LIKE WINE. What's behind the boom? One big driver is a rise in the number of seriously wealthy individuals. In the U.S., there were 10% more millionaires in 2005 than the previous year, and 8% more in Asia, according to the latest World Wealth Report from Merrill Lynch (MER
) and Paris-based consultancy Capgemini. Sales of luxury Swiss watches rose 14.5% in the U.S., 15.7% in Japan, and 7.7% in Hong Kong, the industry's top three markets.
And these people aren't satisfied with just one watch. Time was, a single Rolex would suffice. But now it's common to own a different timepiece for every occasion, whether it's a classy dinner party, a business meeting, or an afternoon on the golf course. "The essence of luxury is variety," says Milton Pedraza, chief executive of New York-based research firm The Luxury Institute.
Of course, in order to collect watches, you must understand them. In recent years collectors have been able to refer to a plethora of watch publications. "It's just like the wine market," Pedraza says. "A few decades ago, people only wanted French and Californian, but now you have connoisseurs who are trying Chilean, Australian, and even Latvian wines. There's so much to know about watches, and people are just getting interested."

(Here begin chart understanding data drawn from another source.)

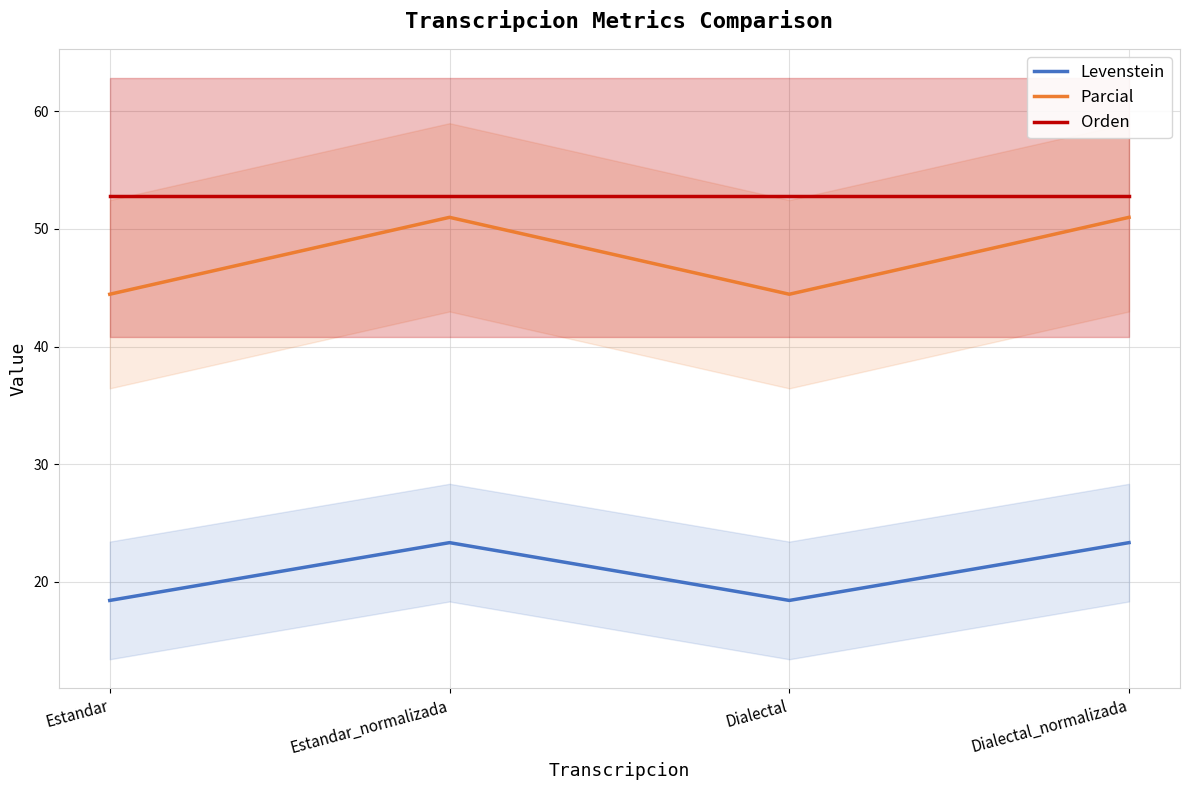

At Dialectal, list the series in order from smallest to largest.

Levenstein, Parcial, Orden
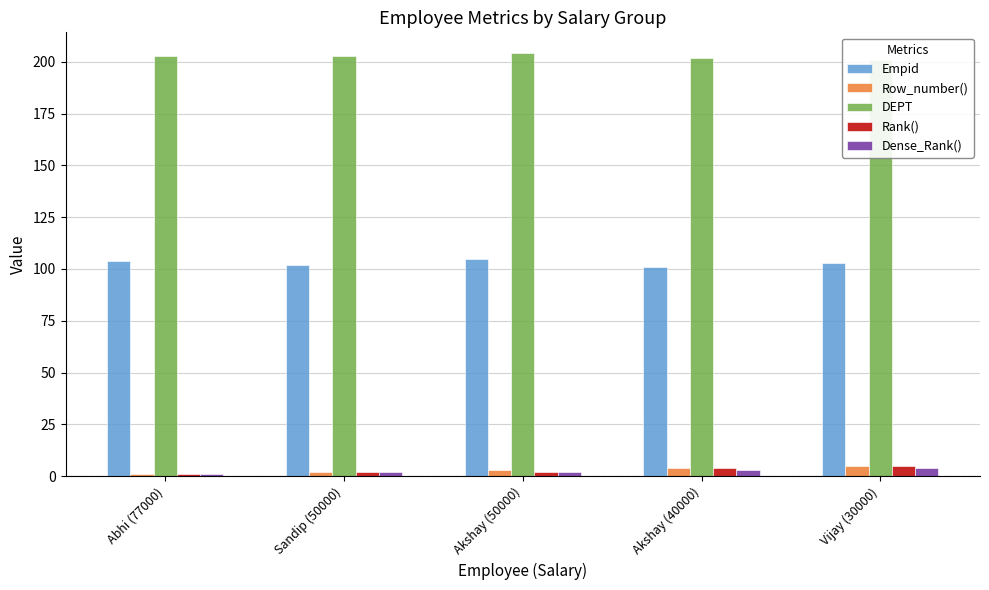

Which category has the highest value in the Dense_Rank() series?

Vijay (30000)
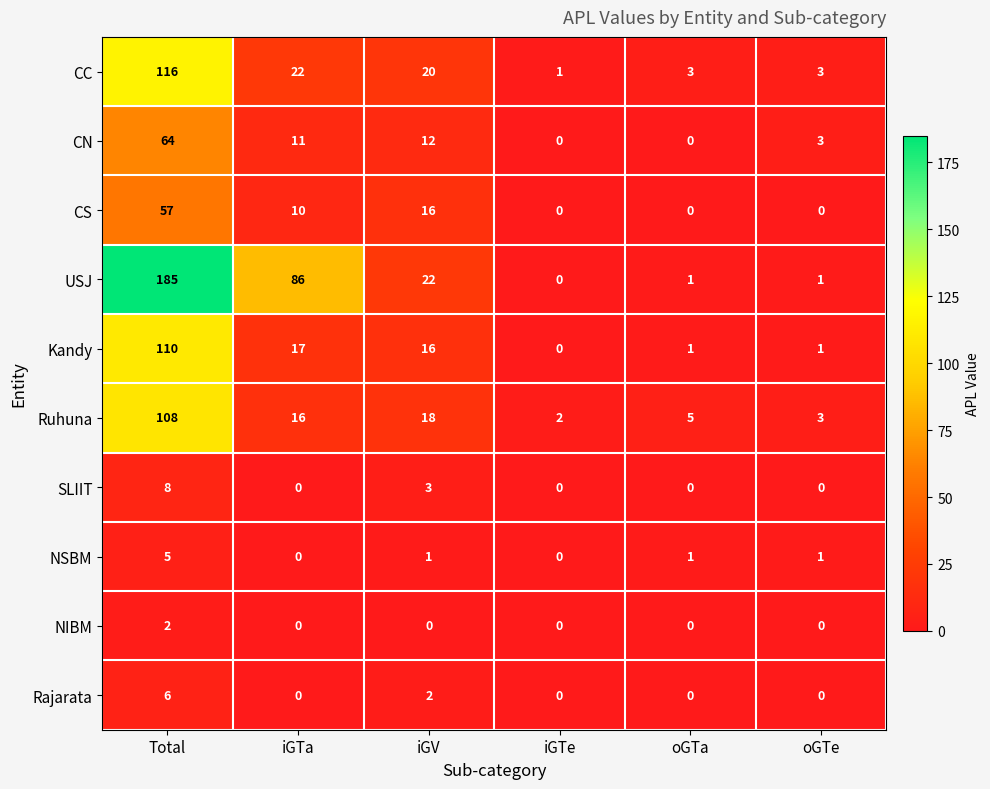

True or false: Rajarata has a value of 0 at iGTe.

True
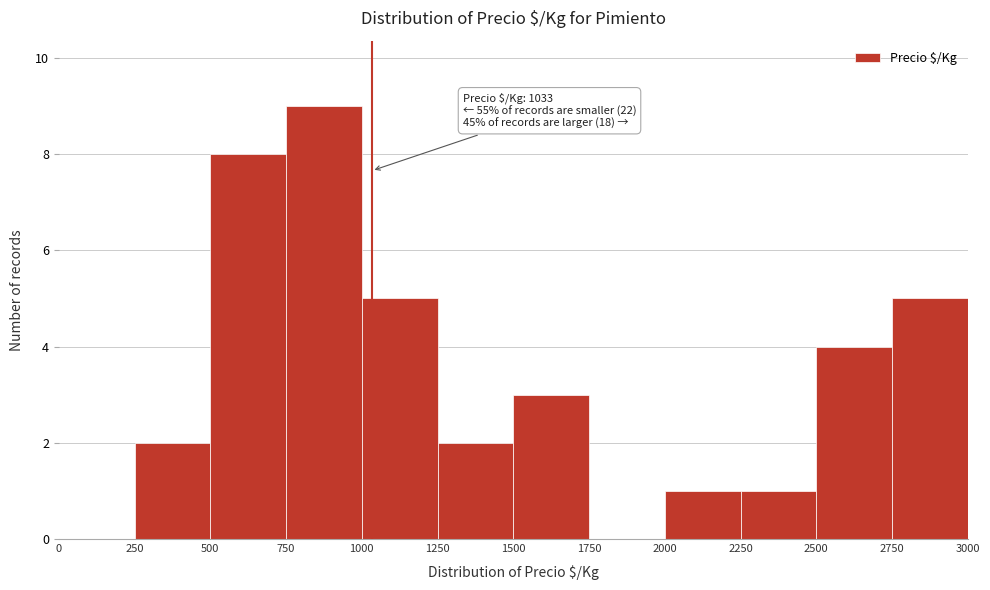

Over which range of the x-axis is the bar tallest?

750 to 1000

"SELL A DREAM." That improved knowledge has given a big boost to smaller watch companies. Switzerland's Patek Philippe is widely considered one of the most technically accomplished watchmakers, but has long been overshadowed by bigger, richer brands such as Rolex and TAG Heuer. Now, though, Patek Philippe President Philippe Stern says: "The growing knowledge among American consumers pushed our U.S. sales up 15% last year, and we're expecting better in 2006."
Other watch companies have relied on celebrity ad campaigns to woo luxury consumers. TAG Heuer signed up championship golfer Tiger Woods in 2003, and added film stars Brad Pitt and Uma Thurman last year. "People don't buy luxury watches as often as they buy washing powder, so we can't rely on brand loyalty," says TAG Heuer CEO Jean-Christophe Babin. "We have to sell a dream, and these guys are that dream personified."
For luxury watch purveyors, the boom has been a long time coming. During 1999, the three biggest players -- LVMH, Richemont, and Switzerland's Swatch -- spent a combined $3 billion to acquire high-end watch brands. More than a dozen companies changed hands, ranging from TAG Heuer and Jaeger-LeCoultre to Germany's tiny Glashutte, now part of Swatch. But then in 2001, sales of luxury goods took a nosedive on a combination of the September 11 terrorist attacks and a global slowdown.
SWISS HITS. Profit margins in the sector now are back to pre-millennium levels, and some analysts think the big groups are in the market for new acquisitions. The pickings are slimmer this time around, however. "Few [profitable brands] are for sale, and the price will likely reflect this scarcity," Merrill Lynch luxury goods analyst Antoine Colonna said in a recent report.
Instead, Colonna advises the companies to concentrate on ramping up sales in emerging markets. Swatch, for example, has enjoyed strong growth in China, where sales of Swiss watches rose 25.7% last year. Four of the five best-selling brands in China belong to Swatch, including Omega, which holds an impressive 20% of the market.
That still leaves plenty of room for other players. "Self-made millionaires in China and India will always want a Rolex," says The Luxury Institute's Pedraza. "There are many finer watchmakers, but Rolex has created a fantastic, aspirational brand. By wearing one, rich consumers in emerging markets will feel that they've made it." For luxury watchmakers, the best times could still lie ahead.